Posté le 24 Mai 2016 dans Les Communiqués , Europe


L'élection d'Alexander Van der Bellen, représentant écologiste, à la présidence de la République, est accueillie avec soulagement, mais le vote massif exprimé en faveur de l'extrême droite reste très préoccupant.


L'Autriche évite, de justesse, l'arrivée d'un représentant d'extrême droite à la tête du pays. Pour autant, le dénouement de ce scrutin ne peut occulter la dangereuse ascension du Parti libéral d’Autriche (FPÖ) d’extrême droite, dont les idées nationalistes trouvent un écho favorable auprès d'une partie significative de la population autrichienne.

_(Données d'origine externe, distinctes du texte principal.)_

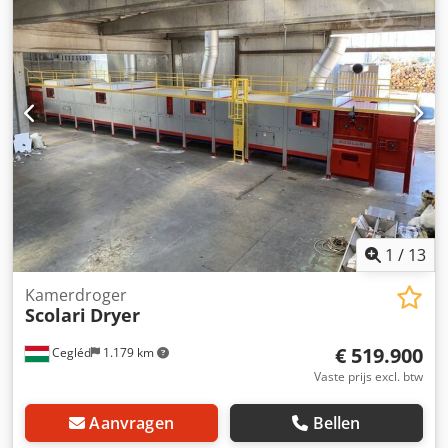
documentatie / handleiding
, in zeer goede staat
hoogfrequent vacuüm droger capaciteit 12,5 tot 13 m3
vermogen HF output 50 kw bij een input van 70 Eva door te
drogen onder vacuüm verlaagt het kookpunt van water
vanaf 60 graden Dodpfxoy Dr N Ss Ah Seck wat sneller
drogen op lagere temperaturen mogelijk maakt
1
/
13
Kamerdroger
Scolari
Dryer
€ 519.900
Cegléd
1.179 km
Vaste prijs excl. btw
Aanvragen
Bellen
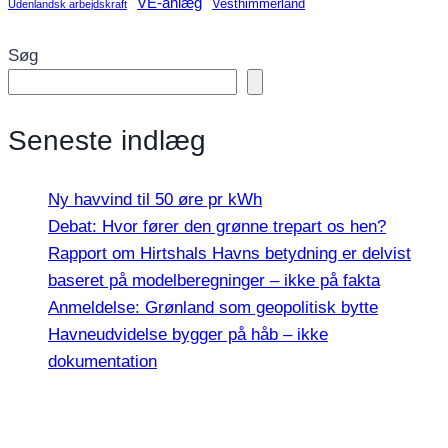
VE-anlæg
Vesthimmerland
Udenlandsk arbejdskraft
Søg
Seneste indlæg
Ny havvind til 50 øre pr kWh
Debat: Hvor fører den grønne trepart os hen?
Rapport om Hirtshals Havns betydning er delvist
baseret på modelberegninger – ikke på fakta
Anmeldelse: Grønland som geopolitisk bytte
Havneudvidelse bygger på håb – ikke
dokumentation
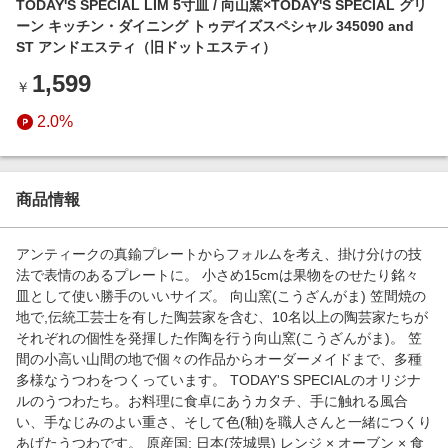
TODAY'S SPECIAL LIM 5寸皿 / 向山窯×TODAY'S SPECIAL グリ
エンタメ
楽天サービス特集
ーン キッチン・ダイニング トゥデイズスペシャル 345090 and
スポーツ・アウトドア・ゴルフ
ST アンドエスティ（旧ドットエスティ）
旅行特集
インテリア・寝具
1,599
￥
お中元特集2026
ペット・花・DIY・車
2.0%
わくわく夏特集
旅行・レジャー・ホテル予約
とことん買い物チャレンジ
生活・お役立ち
Apple公式サイト×楽天カード分割払い
商品情報
金融・マネー・保険
Qoo10メガポ
デジタルコンテンツ
アンティークの真鍮プレートからフォルムを考え、掛け分けの技
法で表情のあるプレートに。 小さめ15cmは果物をのせたり銘々
ビジネス・その他サービス
皿として使い勝手のいいサイズ。 向山窯(こうざんがま) 笠間焼の
地で,伝統工芸士を有した陶芸家を含む、10名以上の陶芸家たちが
それぞれの個性を発揮した作陶を行う向山窯(こうざんがま)。 笠
間の小高い山間の地で個々の作品からオーダーメイドまで、多種
多様なうつわをつくっています。 TODAY'S SPECIALのオリジナ
ルのうつわたち。お料理に食卓にあうカタチ、手に触れる風合
い、手なじみのよい重さ、そして色(釉)を職人さんと一緒につくり
あげたうつわです。 原産国: 日本(茨城県) レンジ × オーブン × 食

Ce repli anti-européen n'est pas sans rappeler les forces centrifuges à l'œuvre actuellement dans différents États membres, alimentées par des discours populistes et xénophobes en totale contradiction avec les valeurs et l'idée même d'une Union européenne. Si la fonction de président de la République d'Autriche est plutôt d'ordre protocolaire, le pouvoir de nuisance de l'extrême droite dans ce pays, comme dans d'autres États-membres où elle a le vent en poupe, reste interpellant. Partis démocratiques comme société civile doivent redoubler d'effort pour proposer des alternatives et battre en brèche l'argumentation simpliste des leaders extrémistes.

Opposé à l’adhésion de l’Autriche à l’Union Européenne dès 1994, le candidat autrichien d'extrême droite, Norbert Höfer, ne fait pas mystère de son ambition de modifier les frontières au sein même de l’UE[1], voire de provoquer la sortie de son pays de l'Union européenne.

La polarisation de l'Autriche pointe la difficulté de l'Union européenne à fédérer par-delà les frontières, et remet en cause la coordination de la politique migratoire de l'Europe. Alors que les Autrichiens ont accueilli de nombreux réfugiés suite à la crise des Balkans dans les années nonante, ils se montrent aujourd'hui réticents à l'accueil des réfugiés provenant de Syrie, influencés par les discours souverainistes et racistes délivrés par le FPÖ.

En résistance à ce vent mauvais, l'Union européenne doit impérativement trouver son second souffle. Pour Claude ROLIN, il est indispensable de replacer les citoyens au centre du projet européen: "Les forces démocratiques de l'UE doivent s'allier afin de lutter contre l'extrémisme et les courants nauséabonds qui tentent de détruire l'Europe de l'intérieur. L'urgence est d'approfondir le projet européen, afin qu'il réponde davantage aux exigences sociales et de qualité de vie des citoyens. Ces signaux d'alarme venus des quatre coins de l'Union montrent les limites de l'intergouvernementalité. La montée de l'extrême droite en Europe est aussi la conséquence d'attitudes individualistes des chefs d'États et de gouvernements, qui brouillent le message européen, en ne laissant entendre aux citoyens que leurs dissonances."